Streaming speech-to-text

For live calls and dictation, stream audio over a WebSocket and receive partial transcripts as the speaker talks. Latency is typically under 300 ms.

Connection

wss://api.gocommotion.com/ai/speech-to-text/stream

Authenticate by passing your API key as the X-API-Key header during the WebSocket handshake.

  1. Open the connection.

    const ws = new WebSocket(
    "wss://api.gocommotion.com/ai/speech-to-text/stream",
    [],
    { headers: { "X-API-Key": "eak_live_your_key_here" } },
    );
  2. Send a config frame, then audio chunks.
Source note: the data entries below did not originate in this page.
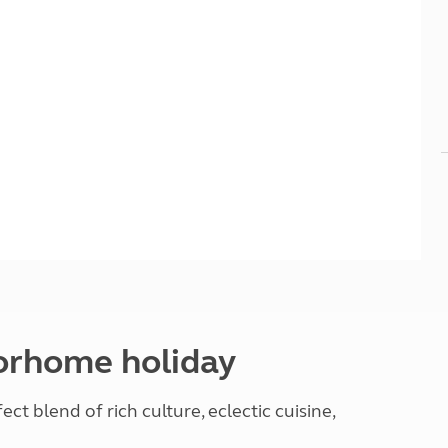
Kids for £1
etroleum gas
Tour for less for £25
Grass Pitch Saver
ins generators
Non electric saver
Serviced Pitch Upgrade
 electrics work
Only £5 deposit
Isle of Wight Sail & Stay
torhome holiday
ct blend of rich culture, eclectic cuisine,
    The first message is a JSON config frame describing the audio format. Every subsequent message is a binary audio chunk - 16-bit PCM at the rate you declared.

    ws.addEventListener("open", () => {
    ws.send(JSON.stringify({
    sample_rate: 16000,
    encoding: "pcm_s16le",
    language: "en",
    }));
    // Then pipe microphone chunks as binary frames.
    });
  3. Read partial and final transcripts.

    The server emits JSON messages of two kinds: { "type": "partial", "text": "..." } while a phrase is in progress, and { "type": "final", "text": "..." } when a phrase ends.

    ws.addEventListener("message", (event) => {
    const message = JSON.parse(event.data);
    if (message.type === "final") {
    console.log("final:", message.text);
    }
    });
  4. Close cleanly.

    Send { "type": "close" } when you are done so the server flushes the final phrase before closing the socket.